Challenge
In the case summary below, retype word for word the part that opens with the words "According to the appellant’s" and closes with "not given the death penalty.".

Quoted text
= = =

Issue 3: Is this case classified as one of the extremely uncommon instances?

Prosecution’s Arguments:

This case was classified as the “rarest of the rare cases” since the security guard, whose job it was to protect, had brutally and severely murdered the deceased. The appellant must thus be given the death penalty.

Appellent’s Arguments:

According to the appellant’s attorney, the case does not qualify as one of the “rarest of the rare cases” because crimes of this nature are now widely recognized, and the perpetrators of the majority of these crimes are not given the death penalty.

Issue 4: Does this case validate the admissibility of circumstantial evidence in a court of law?

Brief analysis of the arguments:

Circumstantial evidence is also referred to as indirect evidence under the Indian Evidence Act of 1872. A proof of a fact that tends to establish whether something is true or not is derived from events or circumstances surrounding the fact in question rather than from direct observation of the fact itself. It relates to a number of facts other than the specific fact that is sought to be proved. Usually, there is a substantial amount of supporting evidence for the theory. This type of evidence is crucial since almost all criminals take care to avoid producing direct evidence and attempt to avoid proving their criminal intent. Thus, circumstantial evidence is used by the prosecution to establish mens rea. According to the well-known rule governing circumstantial evidence, every single incriminating circumstance must be amply supported by credible evidence, and the circumstances must be derived from a sequence of events that allow for the safe deduction of the accused’s guilt and preclude the possibility of any other hypothesis.

Judgement:

Supreme court on issue 1:

The prosecution has conclusively established each of the aforementioned circumstances that it has relied upon. They are all specific, conclusive, and inexorably lead to the conclusion that the appellant was the only one responsible for Hetal’s rape and subsequent murder. All of the facts that have been proven beyond a reasonable doubt are incompatible with the appellant’s innocence and only support the theory that he is guilty. Nothing has been brought up during the arguments or even during the cross-examination of the prosecution’s witnesses as to why any of them should have wrongly accused the appellant of such a horrible crime. Therefore, the court upholds the appellant’s conviction for the offenses under Sections 302, 376, and 380 of the IPC, fully concurring with the trial court and the High Court that the prosecution has proven the appellant’s guilt beyond a reasonable doubt.

= = =

Data shown
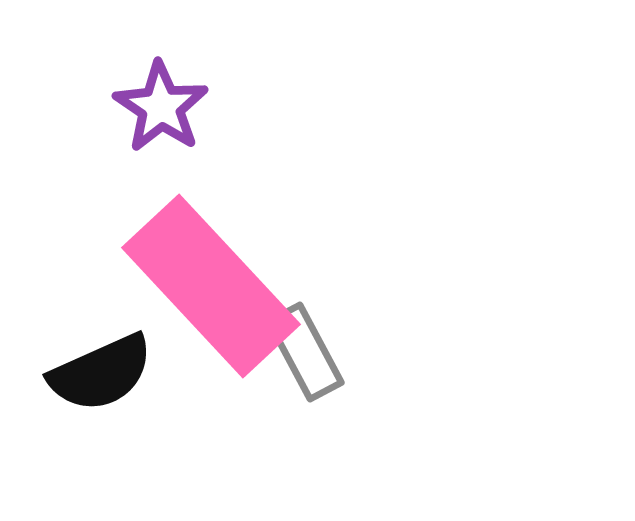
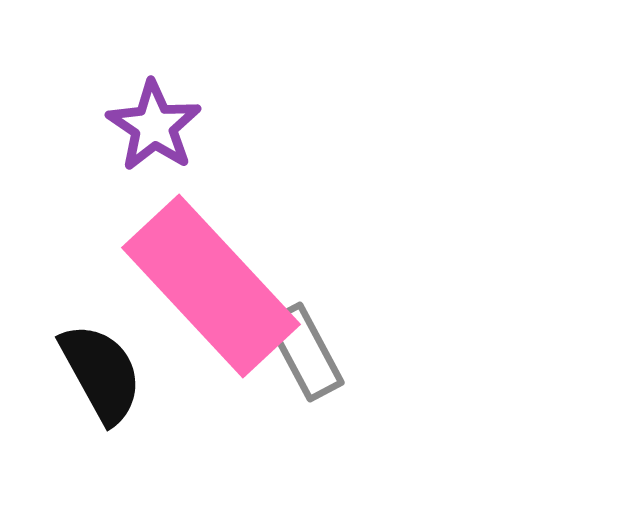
purple star: moved 7 px left, 19 px down
black semicircle: rotated 95 degrees counterclockwise
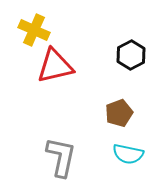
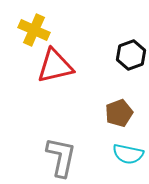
black hexagon: rotated 8 degrees clockwise
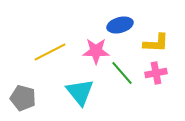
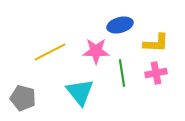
green line: rotated 32 degrees clockwise
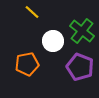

= = =

Task output
According to the appellant’s attorney, the case does not qualify as one of the “rarest of the rare cases” because crimes of this nature are now widely recognized, and the perpetrators of the majority of these crimes are not given the death penalty.